─── DATA FOR THE TASK ───

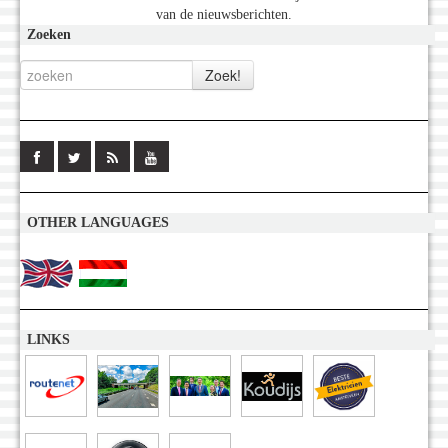
van de nieuwsberichten.
Zoeken
OTHER LANGUAGES
LINKS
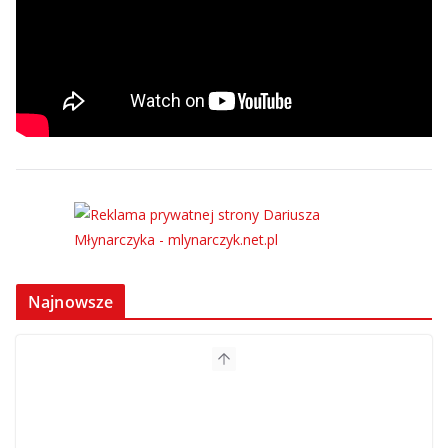
Najnowsze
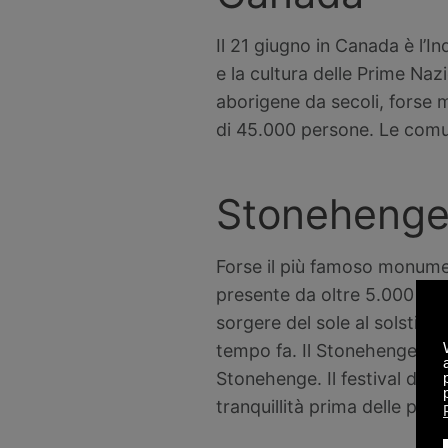
Il 21 giugno in Canada è l’I
e la cultura delle Prime Nazi
aborigene da secoli, forse m
di 45.000 persone. Le comun
Stonehenge S
Forse il più famoso monument
presente da oltre 5.000 anni
sorgere del sole al solstizi
tempo fa. Il Stonehenge Sol
Stonehenge. Il festival dell
tranquillità prima delle più 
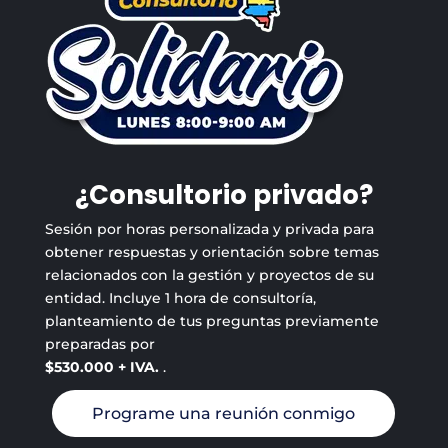
¿Consultorio privado?
Sesión por horas personalizada y privada para
obtener respuestas y orientación sobre temas
relacionados con la gestión y proyectos de su
entidad. Incluye 1 hora de consultoría,
planteamiento de tus preguntas previamente
preparadas por
$530.000 + IVA.
.
Programe una reunión conmigo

───

Starting with the line that contains "Sesión por horas personalizada y privada para", print every line through the end of the entries above exactly as written, both boundary lines included, and nothing else.

• _TASK OUTPUT_
Sesión por horas personalizada y privada para
obtener respuestas y orientación sobre temas
relacionados con la gestión y proyectos de su
entidad. Incluye 1 hora de consultoría,
planteamiento de tus preguntas previamente
preparadas por
$530.000 + IVA.
.
Programe una reunión conmigo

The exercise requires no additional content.